GPT-5.6 arrived out of nowhere
June 27, early morning. OpenAI released GPT-5.6.
No press conference. No global ChatGPT rollout. No Altman smiling and saying "now everyone can use it." Instead: a blog post and a limited preview notice.
This GPT-5.6 is different. Not just the model — the release method changed too. The US government required OpenAI to phase the rollout, opening it only to a small group of "trusted partners" whose names are shared with the government.
Translation: the strongest model exists, but you probably can't use it yet.
Sol, Terra, Luna: solar system naming
OpenAI dropped the old Pro/Mini/Instant naming scheme and unveiled three new names:
- GPT-5.6 Sol — flagship, the Sun. OpenAI's most capable model today
- GPT-5.6 Terra — balanced, the Earth. Everyday workhorse, performance ≈ GPT-5.5 but half the price
- GPT-5.6 Luna — lightweight, the Moon. Fast, cheap, built for high-volume calls
Fancy names, same old three-tier structure underneath: strongest handles the ceiling, middle handles most tasks, lightweight handles speed and cost. Names don't matter. Cheap and good matters.
Pricing: flagship stays flat, middle drops 50%
Per million tokens:
- Sol: $5 input / $30 output — same as GPT-5.5 standard, but crushes it in capability
- Terra: $2.5 input / $15 output — half of GPT-5.5
- Luna: $1 input / $6 output — one-fifth of GPT-5.5
Cross-comparison makes it clearer: Anthropic's Claude Fable 5 is $10/$50. Sol costs half that. Zhipu's GLM-5.2 (MIT open-source) is $1.4/$4.4 — same price band as Luna.
OpenAI is using Luna to defend the low-price market against open-source and Chinese vendors, and Sol to undercut Anthropic's flagship pricing. The price war is real.
What makes Sol actually strong
OpenAI spotlighted three areas: coding, bio research, cybersecurity.
Coding: Terminal-Bench 2.1 top score
Sol hit 88.8% on Terminal-Bench 2.1, 91.9% in Ultra mode. Claude Mythos 5 sat at 88.0% — knocked off its 17-day throne overnight.

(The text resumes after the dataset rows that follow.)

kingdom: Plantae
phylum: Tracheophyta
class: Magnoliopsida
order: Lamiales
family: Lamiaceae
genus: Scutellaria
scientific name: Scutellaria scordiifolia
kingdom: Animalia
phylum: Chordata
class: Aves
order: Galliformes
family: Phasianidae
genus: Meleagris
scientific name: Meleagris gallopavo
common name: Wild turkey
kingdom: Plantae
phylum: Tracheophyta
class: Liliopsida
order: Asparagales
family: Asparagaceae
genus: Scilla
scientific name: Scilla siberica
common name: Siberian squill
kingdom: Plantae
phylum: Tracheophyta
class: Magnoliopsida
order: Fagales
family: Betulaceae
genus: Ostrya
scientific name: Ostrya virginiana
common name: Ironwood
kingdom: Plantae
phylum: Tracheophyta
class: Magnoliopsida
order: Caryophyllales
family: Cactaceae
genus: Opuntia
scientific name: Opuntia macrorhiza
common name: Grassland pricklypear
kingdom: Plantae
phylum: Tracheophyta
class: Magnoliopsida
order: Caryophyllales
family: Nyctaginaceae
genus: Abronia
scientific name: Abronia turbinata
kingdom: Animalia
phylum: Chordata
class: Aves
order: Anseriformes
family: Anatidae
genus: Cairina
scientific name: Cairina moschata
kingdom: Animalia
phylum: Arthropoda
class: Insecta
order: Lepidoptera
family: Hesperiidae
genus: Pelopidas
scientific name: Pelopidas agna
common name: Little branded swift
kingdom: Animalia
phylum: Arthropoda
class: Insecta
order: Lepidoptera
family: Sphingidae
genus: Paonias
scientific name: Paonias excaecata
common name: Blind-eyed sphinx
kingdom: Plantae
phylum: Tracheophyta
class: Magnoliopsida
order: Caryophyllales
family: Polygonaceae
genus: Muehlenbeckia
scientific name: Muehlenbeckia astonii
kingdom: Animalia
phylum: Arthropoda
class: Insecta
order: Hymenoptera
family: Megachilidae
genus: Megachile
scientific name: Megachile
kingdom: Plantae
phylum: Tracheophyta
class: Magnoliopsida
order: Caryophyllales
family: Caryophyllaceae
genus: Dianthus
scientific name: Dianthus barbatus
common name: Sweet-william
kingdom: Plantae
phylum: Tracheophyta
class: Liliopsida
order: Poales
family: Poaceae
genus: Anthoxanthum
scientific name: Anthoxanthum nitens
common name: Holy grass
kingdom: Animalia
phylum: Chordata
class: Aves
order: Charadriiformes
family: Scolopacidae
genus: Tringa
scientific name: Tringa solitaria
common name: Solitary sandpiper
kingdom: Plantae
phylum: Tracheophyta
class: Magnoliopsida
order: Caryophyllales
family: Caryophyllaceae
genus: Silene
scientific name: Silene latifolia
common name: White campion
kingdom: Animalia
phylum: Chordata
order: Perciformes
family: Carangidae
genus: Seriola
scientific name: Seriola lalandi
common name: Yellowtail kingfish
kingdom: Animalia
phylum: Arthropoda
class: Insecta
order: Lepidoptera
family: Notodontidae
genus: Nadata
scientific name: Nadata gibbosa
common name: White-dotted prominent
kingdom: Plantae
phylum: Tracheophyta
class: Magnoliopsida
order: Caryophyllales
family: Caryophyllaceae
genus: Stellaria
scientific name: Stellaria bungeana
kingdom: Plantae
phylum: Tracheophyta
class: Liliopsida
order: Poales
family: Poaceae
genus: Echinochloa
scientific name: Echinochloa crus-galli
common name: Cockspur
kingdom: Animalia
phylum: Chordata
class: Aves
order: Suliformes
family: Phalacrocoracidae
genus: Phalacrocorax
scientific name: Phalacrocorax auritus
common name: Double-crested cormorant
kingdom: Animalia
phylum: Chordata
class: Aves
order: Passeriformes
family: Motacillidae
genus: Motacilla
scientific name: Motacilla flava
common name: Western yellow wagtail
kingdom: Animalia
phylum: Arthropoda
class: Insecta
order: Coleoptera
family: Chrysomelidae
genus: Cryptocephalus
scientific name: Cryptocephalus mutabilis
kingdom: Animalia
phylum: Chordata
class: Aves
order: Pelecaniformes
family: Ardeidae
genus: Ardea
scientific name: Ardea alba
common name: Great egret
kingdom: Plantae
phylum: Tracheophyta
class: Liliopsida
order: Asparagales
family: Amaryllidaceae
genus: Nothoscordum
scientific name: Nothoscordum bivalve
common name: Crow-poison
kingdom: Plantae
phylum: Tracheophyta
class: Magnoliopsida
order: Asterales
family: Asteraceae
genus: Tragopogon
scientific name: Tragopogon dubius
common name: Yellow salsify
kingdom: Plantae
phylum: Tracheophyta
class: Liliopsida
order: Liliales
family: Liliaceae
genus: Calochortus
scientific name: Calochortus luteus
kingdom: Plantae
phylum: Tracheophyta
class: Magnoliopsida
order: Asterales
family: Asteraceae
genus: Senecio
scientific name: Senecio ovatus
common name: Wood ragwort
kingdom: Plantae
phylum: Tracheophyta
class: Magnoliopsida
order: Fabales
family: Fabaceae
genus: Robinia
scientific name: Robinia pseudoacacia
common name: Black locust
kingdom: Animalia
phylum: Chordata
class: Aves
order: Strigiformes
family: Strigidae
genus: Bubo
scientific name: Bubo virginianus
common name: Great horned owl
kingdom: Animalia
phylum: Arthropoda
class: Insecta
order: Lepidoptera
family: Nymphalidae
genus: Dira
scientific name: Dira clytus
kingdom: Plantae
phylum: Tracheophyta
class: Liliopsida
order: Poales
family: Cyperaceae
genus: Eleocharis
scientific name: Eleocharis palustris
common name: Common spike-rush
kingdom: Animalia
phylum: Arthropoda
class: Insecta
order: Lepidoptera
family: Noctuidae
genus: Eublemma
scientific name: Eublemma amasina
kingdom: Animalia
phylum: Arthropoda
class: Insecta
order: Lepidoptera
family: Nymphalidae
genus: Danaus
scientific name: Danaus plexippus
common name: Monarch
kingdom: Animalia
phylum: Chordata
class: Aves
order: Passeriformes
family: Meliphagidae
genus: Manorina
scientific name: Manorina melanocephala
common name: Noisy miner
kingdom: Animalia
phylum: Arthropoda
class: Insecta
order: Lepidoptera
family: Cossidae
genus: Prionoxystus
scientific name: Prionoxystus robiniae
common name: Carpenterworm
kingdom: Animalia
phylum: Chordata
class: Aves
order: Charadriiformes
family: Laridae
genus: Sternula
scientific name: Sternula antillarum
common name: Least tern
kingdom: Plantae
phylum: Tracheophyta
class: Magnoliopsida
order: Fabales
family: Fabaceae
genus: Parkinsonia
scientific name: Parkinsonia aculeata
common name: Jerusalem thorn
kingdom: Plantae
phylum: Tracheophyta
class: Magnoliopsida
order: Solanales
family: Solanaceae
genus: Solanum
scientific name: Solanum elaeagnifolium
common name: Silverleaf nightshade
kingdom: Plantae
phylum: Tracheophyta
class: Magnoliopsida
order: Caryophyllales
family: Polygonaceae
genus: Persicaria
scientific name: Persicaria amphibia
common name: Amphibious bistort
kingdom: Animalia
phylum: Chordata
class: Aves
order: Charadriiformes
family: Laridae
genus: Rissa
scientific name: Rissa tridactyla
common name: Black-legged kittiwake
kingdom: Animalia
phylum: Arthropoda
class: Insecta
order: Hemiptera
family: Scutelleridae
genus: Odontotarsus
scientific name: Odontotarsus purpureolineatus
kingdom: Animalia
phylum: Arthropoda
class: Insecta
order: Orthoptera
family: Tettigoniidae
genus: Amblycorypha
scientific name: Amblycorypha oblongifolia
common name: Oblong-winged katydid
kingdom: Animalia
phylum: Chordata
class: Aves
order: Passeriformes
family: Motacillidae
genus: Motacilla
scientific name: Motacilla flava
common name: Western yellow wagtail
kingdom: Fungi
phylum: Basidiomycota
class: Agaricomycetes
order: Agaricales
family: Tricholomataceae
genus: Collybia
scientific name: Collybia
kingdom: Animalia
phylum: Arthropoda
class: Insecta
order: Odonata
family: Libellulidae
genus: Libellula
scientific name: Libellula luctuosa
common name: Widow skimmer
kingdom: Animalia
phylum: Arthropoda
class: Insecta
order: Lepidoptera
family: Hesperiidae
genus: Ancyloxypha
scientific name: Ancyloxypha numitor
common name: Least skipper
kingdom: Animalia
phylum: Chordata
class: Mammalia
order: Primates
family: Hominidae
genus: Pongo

Terminal-Bench doesn't test code snippets. It tests real development workflows — planning, tool calls, running commands, debugging, verifying results, iterating on failures. This is closer to actual engineering.
Cybersecurity: efficiency dominates
On ExploitBench, Sol matches Mythos Preview's performance using only about one-third of output tokens.
Less tokens = lower cost = higher efficiency. OpenAI hammered this point repeatedly: strong, but efficient.
Two new mechanisms
Max reasoning effort — gives Sol more time to think through problems that can't be solved on first instinct. Built for complex, long-chain tasks.
Ultra mode — multiple sub-agents collaborate in parallel. Instead of one AI assistant grinding through tasks solo, an "AI manager" dispatches smaller helpers to tackle different pieces simultaneously. Complex task timelines compress dramatically.
Safety: all tiers marked "High Risk"
This is the most noteworthy part of GPT-5.6.
For the first time in OpenAI's history, every model in the family — including the smallest, fastest Luna — is flagged as "High Risk" in both cybersecurity and bio/chemical domains. Previously, this rating only appeared on flagship models.
OpenAI stressed that Sol didn't cross the "Critical" threshold — it can identify vulnerabilities but can't autonomously generate complete attack chains. Defensive capability notably exceeds offensive execution.
Put plainly: very strong, but not so strong it spirals out of control.
Limited preview: most people can't access it
The US government required phased rollout. Currently, only API and Codex access is open to a small set of trusted partners, with gradual expansion to all ChatGPT users planned later.
Partner names are shared with the US government. Want to use Sol? You need government approval first.
OpenAI explicitly stated they don't accept government pre-review as a permanent default, arguing it blocks developers and defenders from accessing advanced tools. But short-term compliance is meant to pave the way for eventual full availability.
Two weeks earlier, Anthropic got treated worse — Mythos 5 and Fable 5 were straight-up shut down by export control orders, blocking even US-based employees. Compared to that, OpenAI's arrangement looks mild.
GPT-5.6 is powerful, and cheaper. But "so powerful it needs government approval" is the story worth watching more than the model itself. Frontier model release authority is shifting from companies to governments. That changes not just one product's launch cadence — it changes how the entire AI industry operates.